» Exercise
Each entry should be transcribed exactly as written, and any picture left out.

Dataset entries
■ ■ ■ ■

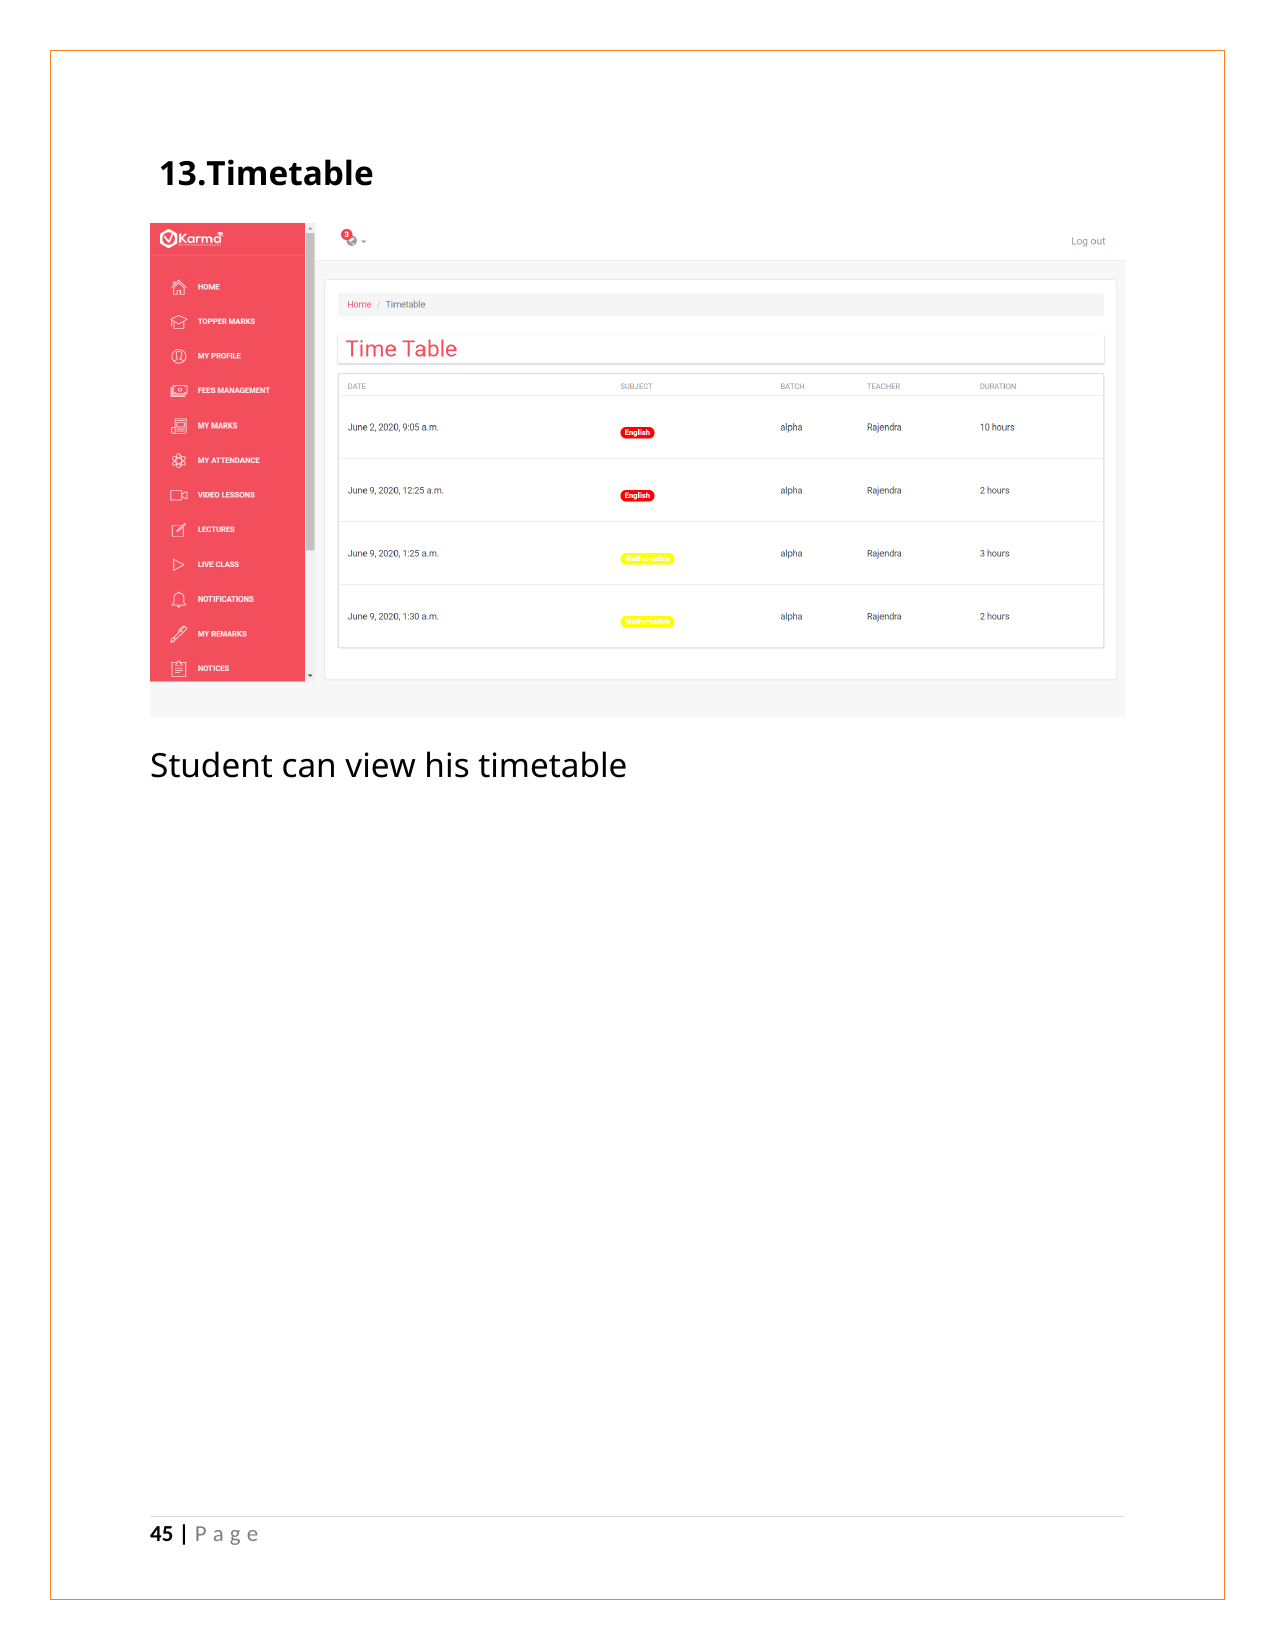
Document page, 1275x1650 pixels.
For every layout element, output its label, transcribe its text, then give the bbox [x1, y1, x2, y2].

text Student can view his timetable [150, 742, 1125, 787]
picture [150, 223, 1125, 717]
text 13.Timetable [150, 150, 1125, 195]
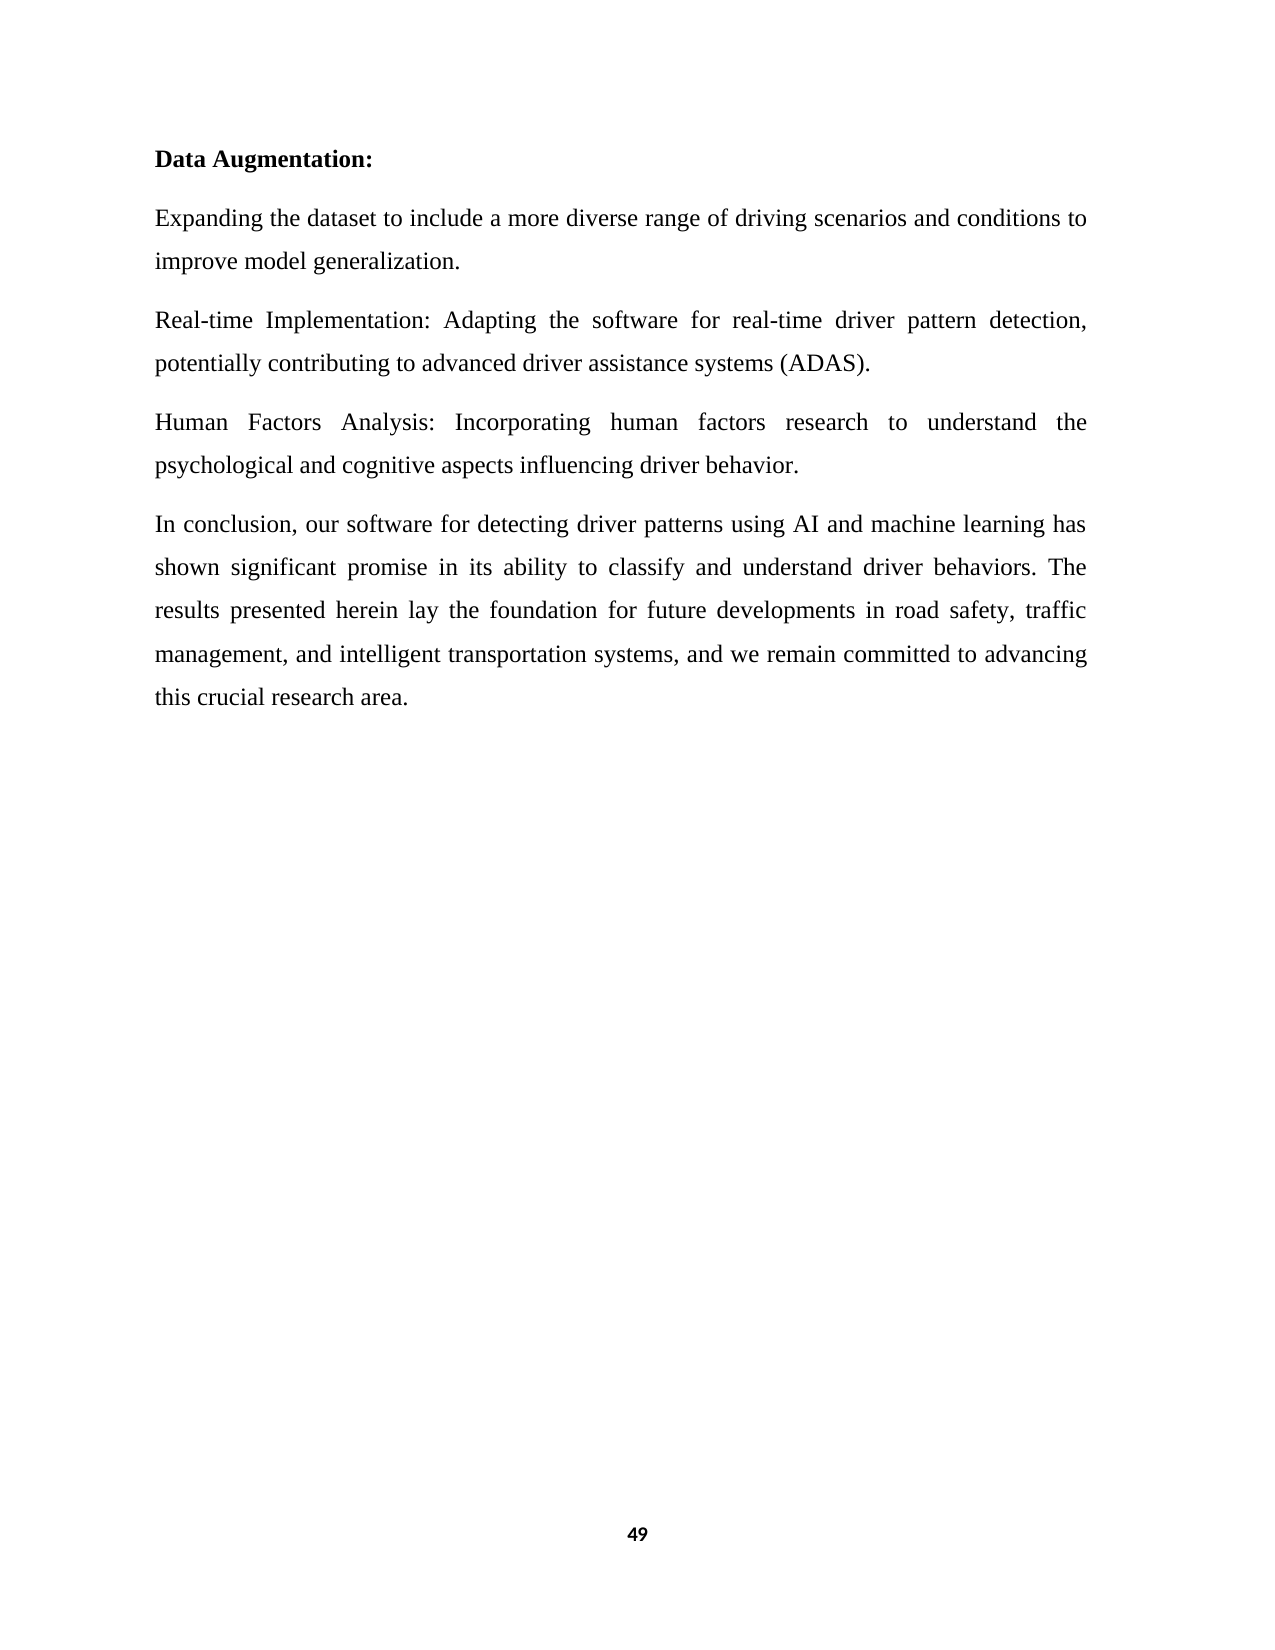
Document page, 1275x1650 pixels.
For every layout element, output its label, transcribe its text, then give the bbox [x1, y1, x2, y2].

■ ■ ■ ■

» Task answer
Document page, 1275x1650 pixels.
For every layout element, output its label, transcribe its text, then give the bbox [x1, y1, x2, y2].

text Student can view his timetable [150, 742, 1125, 787]
picture [150, 223, 1125, 717]
text 13.Timetable [150, 150, 1125, 195]
Document page, 1275x1650 pixels.
For every layout element, output its label, transcribe its text, then give the bbox [x1, y1, x2, y2].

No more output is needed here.